Ce n'est qu'une demi surprise. Les Etats-Unis, le Canada et la Grande-Bretagne ont annoncé leur intention de refuser de signé le traité de l'Union Internationale des Télécommunications (UIT) qui se négociait depuis deux semaines à Dubaï, affirmant que le texte adopté était porteur de dangers pour la préservation de la liberté d'expression sur Internet.

En Europe, pourtant, plusieurs négociateurs dont ceux représentants des pays parfaitement démocratiques comme le Danemark, la République Tchèque, la Suède, ou les Pays-Bas, ont réservé leur décision (la France, très discrète, n'a pas fait connaître sa position). Car dans ce dossier, d'une rare complexité, il faut se méfier des cris d'orfraie poussés par les Etats-Unis et ses alliés, ainsi que par les grandes firmes comme Google, qui défendent elles aussi leurs intérêts.

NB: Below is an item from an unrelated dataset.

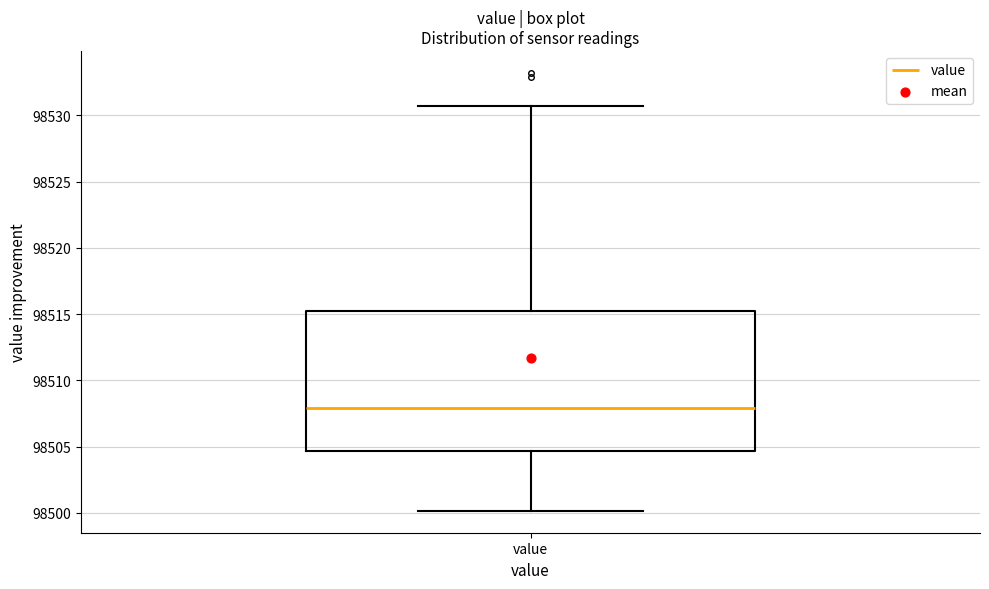

Read this box plot against the y-axis: the position of the median line, the range covered by the box, and the ends of both whiskers. The values are not printed on the chart, so give them approximately, as read against the axis.

median 98508.0, box 98504.5 to 98515.5, whiskers 98500.0 to 98530.5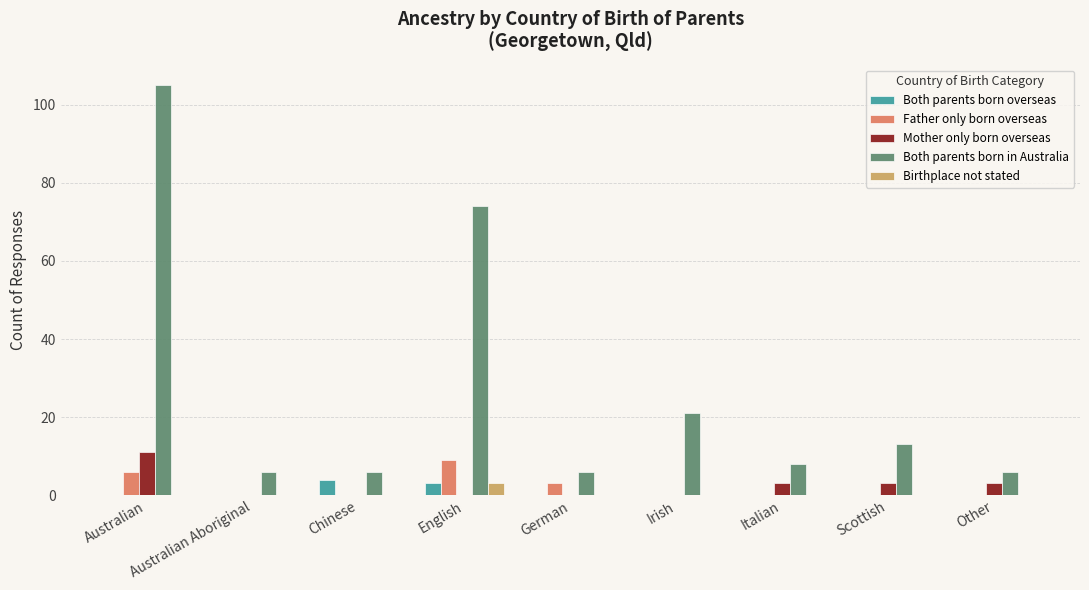

What are all the series names shown in the legend?

Both parents born overseas, Father only born overseas, Mother only born overseas, Both parents born in Australia, Birthplace not stated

Comme nous l'avions expliqué dans un article décrivant les enjeux de la conférence mondiale de l'UIT, plusieurs pays dont l'Inde et la Chine se sont ralliés à la Russie pour demander à "avoir des droits égaux pour réguler l'internet", ce qui a été retenu dans le texte final (.pdf). Les Américains ont alors affirmé urbi et orbi qu'il s'agissait pour ces états d'obtenir les moyens de censurer Internet chez eux (comme s'ils ne censuraient pas déjà…), mais c'est en réalité la suprématie de l'ICANN, rattachée au gouvernement américain, qu'ils cherchent à défendre.

Si le traité est adopté en l'état, les pouvoirs de l'ICANN pour la gouvernance technique d'Internet seront en effet partiellement transférés à l'UIT, c'est-à-dire à une organisation de l'ONU. Le texte prévoit que les Etats doivent avoir des droits égaux pour la régulation de l'adressage, des noms de domaine, ou du routage IP. Or les Etats-Unis voient évidemment un avantage géopolitique certain à garder l'emprise technique sur Internet à travers l'ICANN, même si cette emprise est plus théorique que pratique.